The name of the game is keeping an offense dynamic. If the team can keep Taylor contained, the pass wont be as much of a threat. This would allow them to focus on the run and avoid getting into uncomfortable situations with third-down rollouts. Keeping the Bills’ offense one-dimensional would allow the team to have success in a similar way that Jacksonville had success against us: if they can’t use one phase of their offense, they become predictable.
What Miami Needs to Do to Win:
Win. Up. Front. It really comes down to the Dolphins’ ability to do two things: stop the run, and limit pressure on Ryan Tannehill. Force Tyrod Taylor to push the ball down field, and it’s going to be a tough day for Sexy Rexy.
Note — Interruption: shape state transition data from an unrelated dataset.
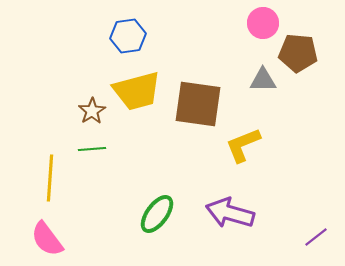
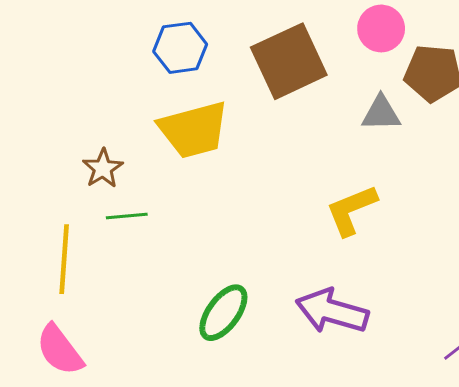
brown square: (198, 104) -> (289, 61), moved, turned -33
brown star: (92, 111) -> (103, 168), moved

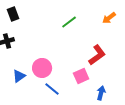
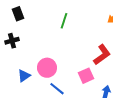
green line: (69, 22) -> (64, 21), moved, turned -35

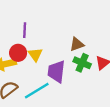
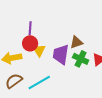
red circle: (18, 53) -> (30, 43), moved
purple trapezoid: (56, 72) -> (61, 54), moved

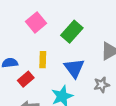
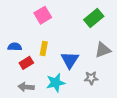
green rectangle: (72, 32) -> (94, 18), moved

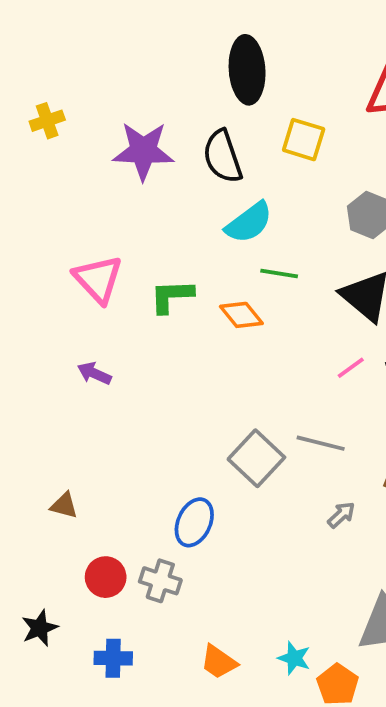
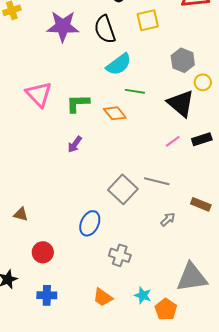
yellow square: (304, 140) -> (148, 20), turned -30
purple arrow: (94, 373) -> (75, 144), moved, turned -78
gray cross: (160, 581) -> (120, 255), moved

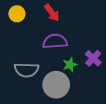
The team cannot afford to allow the Bills’ ground game to develop, because then they’ll get burned by the play action as well.
On offense, Tannehill needs to make sure that he doesn’t turn the ball over and that he gets passes off quickly. He won’t have four seconds to hold the ball. It’s going to be a very long afternoon also if Miami can’t establish a ground game. Tannehill needs opportunities to roll out and make plays on the run, and he cannot do that if teams don’t believe that we will actually run it. It will come down to the line’s ability to open up holes, and Tannehill’s ability to strike quickly and lead long drives.
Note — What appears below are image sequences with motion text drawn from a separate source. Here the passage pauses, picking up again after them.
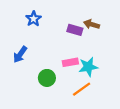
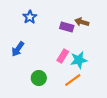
pink rectangle: (70, 62) -> (63, 56), turned -48
green circle: (47, 78) -> (39, 78), moved

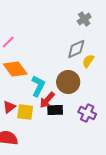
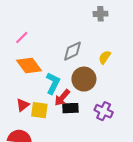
gray cross: (84, 19) -> (100, 14), turned 32
gray diamond: (76, 49) -> (73, 51), moved

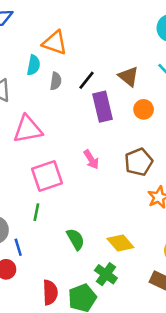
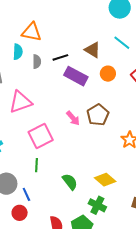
black line: (86, 80) -> (60, 57), turned 42
purple rectangle: (103, 107) -> (76, 76), turned -40
brown pentagon: (139, 162) -> (98, 115), moved

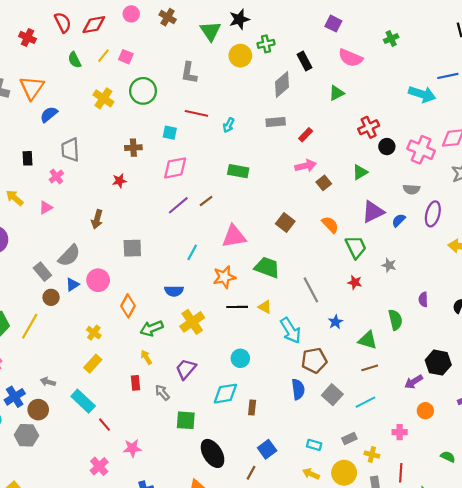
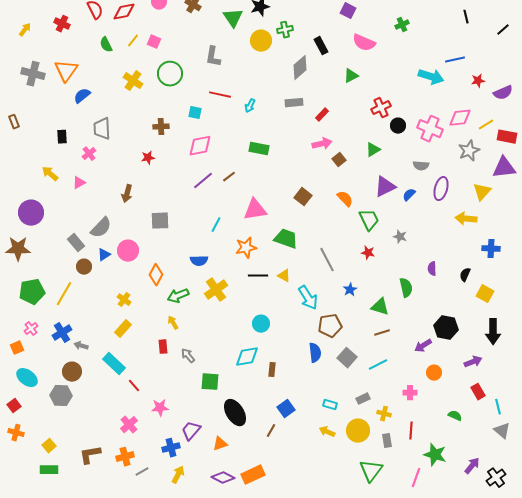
purple trapezoid: (186, 369) -> (191, 431), moved
blue cross: (15, 397) -> (62, 333), moved

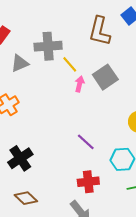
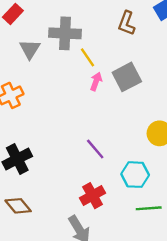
brown L-shape: (100, 31) -> (127, 23), size x0.7
gray triangle: (20, 63) -> (30, 49), turned -42
red cross: (88, 182) -> (93, 196), turned -30

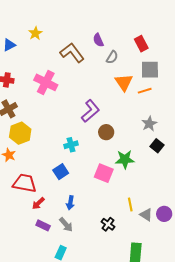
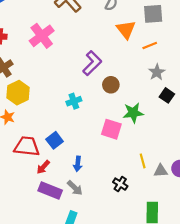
pink cross: (46, 82) -> (42, 36), turned 30
orange line: (145, 91) -> (150, 46), moved
blue square: (61, 172) -> (55, 140), moved
gray triangle: (146, 215) -> (161, 171), turned -32
purple rectangle: (43, 225) -> (50, 191), size x1.5

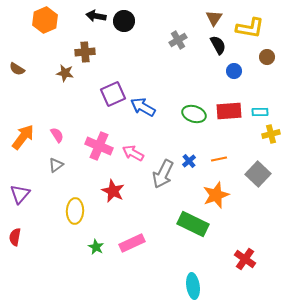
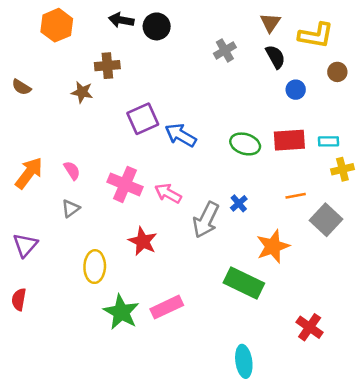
orange line: (219, 159) -> (296, 196), moved
green star: (96, 247) -> (121, 312), size x1.8

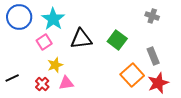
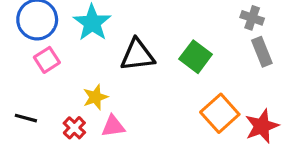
pink square: (44, 42) -> (47, 60), moved
gray rectangle: (153, 56) -> (262, 52), moved
black line: (12, 78) -> (26, 118), turned 40

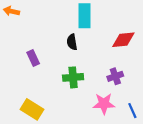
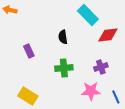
cyan rectangle: (84, 16) -> (88, 15), moved, turned -45

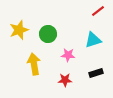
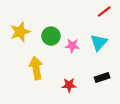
cyan triangle: (93, 40) -> (99, 42), turned -30
pink star: (68, 55) -> (72, 46), moved

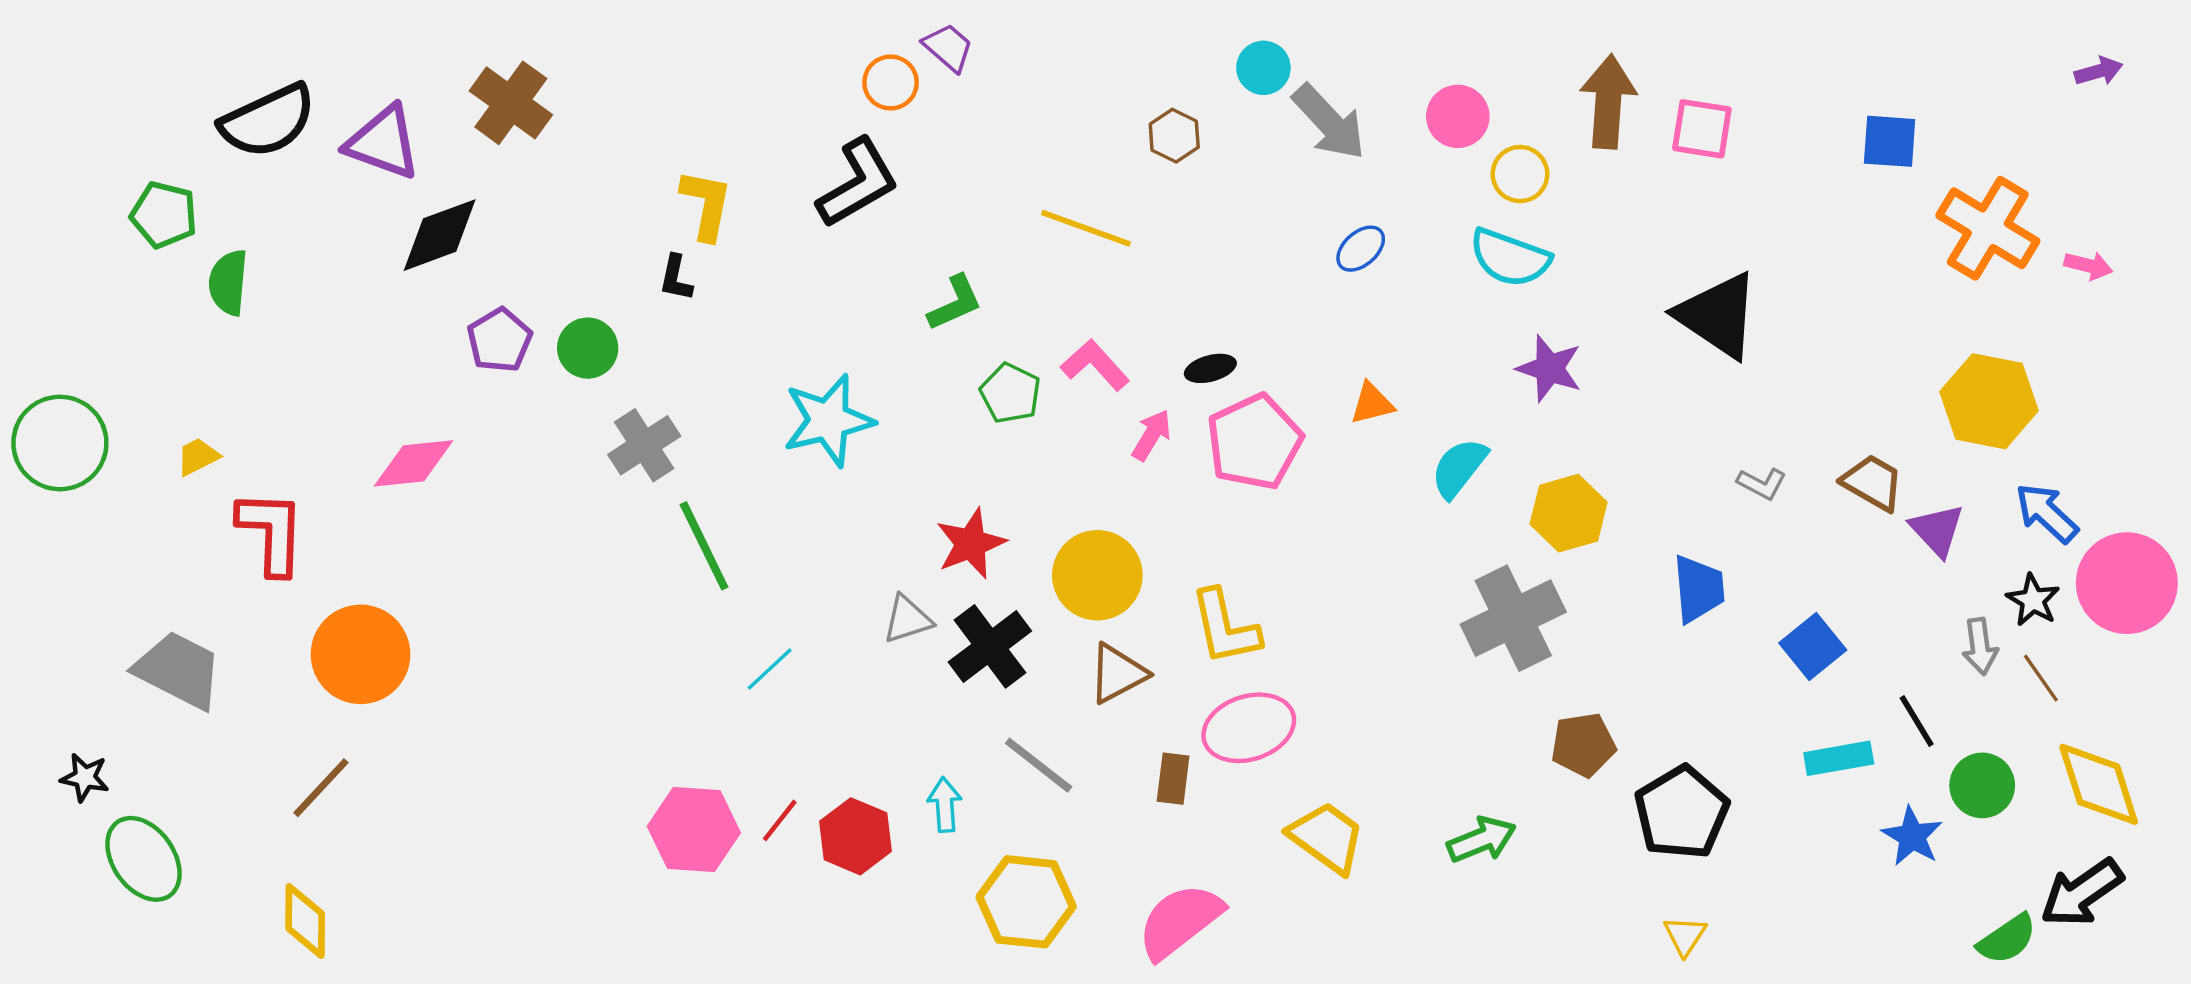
Time of possession and forcing turnovers will be key. Miami doesn’t need 400 yards of offense to beat Buffalo, they just need to control the clock and make the Bills force the ball downfield.
The Buffalo Bills scare me as much as any team on Miami’s schedule. They matchup extremely well with the Dolphins, and have given us fits for years. Now, Joe Philbin will face the team that has given him the most trouble in a game which could make a world of the difference for the entire team.
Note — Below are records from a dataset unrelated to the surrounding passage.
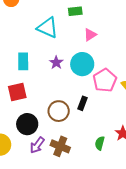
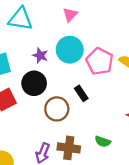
black rectangle: (82, 103) -> (81, 93), turned -40
black circle: (27, 124) -> (34, 83), moved
green semicircle: (100, 143) -> (103, 141), moved, turned -72

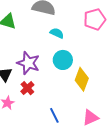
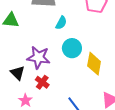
cyan semicircle: (57, 33) -> (61, 23), turned 104

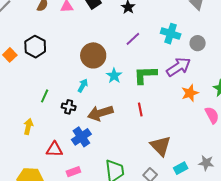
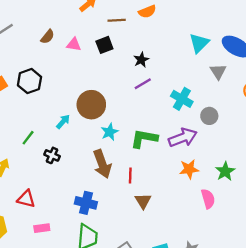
purple line: (133, 39) -> (143, 84), moved
cyan arrow: (83, 86) -> (63, 122), moved
brown arrow: (100, 113) -> (102, 164), moved, turned -105
blue cross: (81, 137) -> (86, 203), moved, turned 36
brown triangle: (161, 146) -> (143, 201), moved, size x0.7

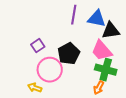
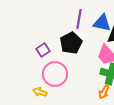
black pentagon: (69, 54) -> (71, 43), moved

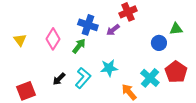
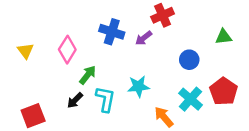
blue circle: (159, 43) -> (189, 60), moved
green arrow: (79, 46) -> (88, 75), moved
cyan L-shape: (83, 78) -> (105, 99), turned -30

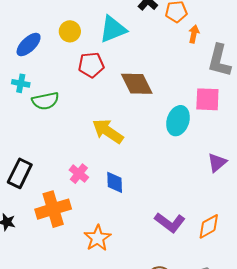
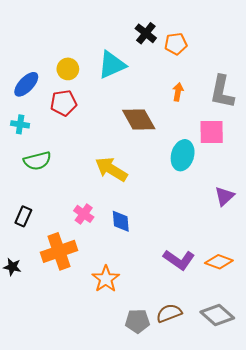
orange arrow: (194, 34) -> (178, 92), moved
red pentagon: (91, 65) -> (64, 103), moved
green semicircle: (45, 101) -> (37, 161), moved
black rectangle: (20, 173) -> (23, 216), size x0.7
orange diamond: (209, 226) -> (219, 262), turned 52

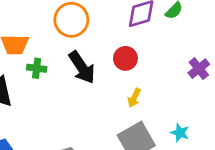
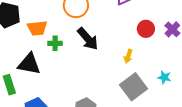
red circle: (125, 58) -> (146, 29), moved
This game also marks the homecoming for two ex-Dolphins: Richie Incognito and Charles Clay. Clay shouldn’t have a bone to pick with the Dolphins, as their split was amiable and came down to money. The Incognito homecoming won’t be as friendly. He has said on several occasions that he doesn’t blame the Dolphins organization for their decision, but it doesn’t mean he isn’t going to want to beat the pants off of the guy lined up across from him in aqua and white.
It felt like a new era heading into this year, and so far it has hardly lived up to the loft expectations. Heading into the first game at Sun Life Stadium 2.0, could Miami christen the new renovations with a win? It seems tough against a team that is equipped to handle us as well as the Bills are. This is a very difficult game to predict, and really should come down to the wire. The Dolphins could cleanse their pallet of the inefficiency and sloppy play with a win against Buffalo. This team will need to bring their A-game to compete with Rex Ryan’s group, as he will give Miami headaches via the Bills’ pass-rush and persistent running attack. Now, it’s time for me to start my personal game prep.
Prediction: 24-21 Bills*
The outcome of this game could be swayed by a light breeze. This is one of the hardest games I can remember having to predict, and I genuinely hope that those numbers are reversed come Sunday evening.